Едва убедившись, что шторм стих, мы вернулись на палубу. Моряки как раз сбрасывали за борт труп какого-то бедолаги, которому размозжило голову повернувшимся гиком. Адриатика была маслянисто-гладкой и неподвижной, того же серого оттенка, что и небо, и тело соскользнуло в воду с едва различимым плеском. Холодный ветер нес запах, который я не узнавал, – пахло чем-то гнилым и разлагающимся.
Примерно в миле от нас я заметил отвесную черную скалу, вздымающуюся над прибоем. Я решил, что ветер загнал нас обратно домой и что это, должно быть, берег Италии. Но капитан посмеялся над моим невежеством и объяснил, что это Иллирик и знаменитые утесы, охраняющие подступы к древнему городу Диррахию.
Цицерон сперва намеревался направиться в Эпир, гористую страну к югу, где Аттику принадлежали огромные владения, включавшие в себя укрепленную деревню. То был совершенно заброшенный край, так и не оправившийся после ужасной судьбы, на которую его обрек Сенат веком раньше, когда в наказание за противостояние Риму все семьдесят городов Эпира были одновременно разрушены до основания и все сто пятьдесят тысяч его жителей были проданы в рабство. Тем не менее Марк Туллий заявил, что не возражал бы против уединения такого населенного призраками места. Но как раз перед тем, как мы покинули Италию, Аттик предупредил – «с сожалением», – что Цицерон сможет остаться там лишь на месяц, дабы не разнеслась весть о его присутствии. Ведь если об этом станет известно, то, согласно двум положениям закона Клодия, самому Аттику можно будет вынести смертный приговор за укрывательство изгнанника.
Даже ступив на берег близ Диррахия, Цицерон все еще раздумывал, какое из двух направлений выбрать: двинуться на юг в Эпир, пусть тот и стал бы лишь временным его убежищем, или на восток в Македонию (тамошний губернатор Апулей Сатурнин был его старым другом), а из Македонии – в Грецию, в Афины.

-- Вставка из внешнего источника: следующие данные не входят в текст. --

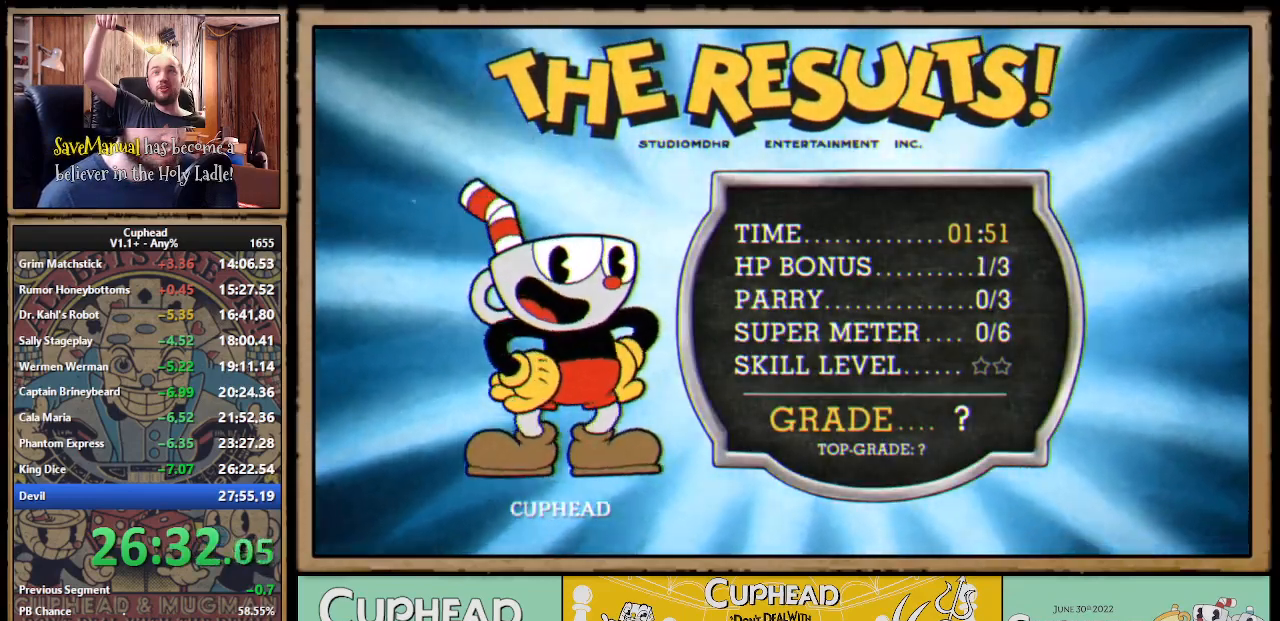
{"buttons": [], "right_stick": "center", "events": [[50, "A", "up"], [67, "A", "down"], [100, "A", "up"], [133, "A", "down"], [150, "A", "up"], [167, "A", "down"], [217, "A", "up"], [233, "A", "down"], [250, "A", "up"], [300, "A", "down"], [317, "A", "up"], [333, "A", "down"], [383, "A", "up"], [400, "A", "down"], [417, "A", "up"], [450, "A", "down"], [500, "A", "up"]]}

В результате решение было принято за него. На пристани ожидал посланник – очень встревоженный молодой человек. Оглядевшись по сторонам, чтобы удостовериться, что за ним не наблюдают, он быстро увлек нас в заброшенный склад и предъявил письмо от губернатора Сатурнина. Этого письма нет в моих архивах, потому что Цицерон схватил его и разорвал на клочки, как только я прочел ему его вслух. Но я все еще помню суть того, что там говорилось. Сатурнин писал, что «с сожалением» – опять те же слова! – невзирая на годы дружбы, не сможет принять Цицерона в своем доме, поскольку «оказание помощи осужденному изгнаннику было бы несовместимо с титулом римского губернатора».
Голодный, вымокший и измученный после нашего плавания через пролив, Марк Туллий швырнул обрывки письма на пол, сел на тюк ткани и опустил голову на руки. И тут посланец нервно сказал:
– Есть еще одно письмо…
Это послание было от одного из младших чиновников губернатора, квестора Гнея Планция. Он и его семейство издавна были соседями Цицерона в его родовых землях в Арпине. Планций сообщал, что пишет втайне и посылает свое письмо с тем же самым курьером, которому можно доверять, что он не согласен с решением своего начальника, что для него будет честью принять под свою защиту Отца Отечества, что жизненно необходимо соблюдать секретность и что он уже отправился в дорогу, чтобы встретить Цицерона у македонской границы, и организовал экипаж, который увезет его из Диррахия «немедленно, в интересах его личной безопасности». «Я умоляю тебя не медлить ни часа – остальное объясню при встрече», – было сказано в конце этого письма.
– Ты ему доверяешь? – спросил я своего господина.
Тот уставился в пол и негромко ответил:
– Нет. Но разве у меня есть выбор?
С помощью курьера я организовал переноску нашего багажа с судна в экипаж квестора – унылое сооружение, лишь немногим лучше клетки на колесах, без подвесок и с металлическими решетками на окнах, приколоченными для того, чтобы пассажир-беглец мог глядеть из повозки, но никто не мог видеть его.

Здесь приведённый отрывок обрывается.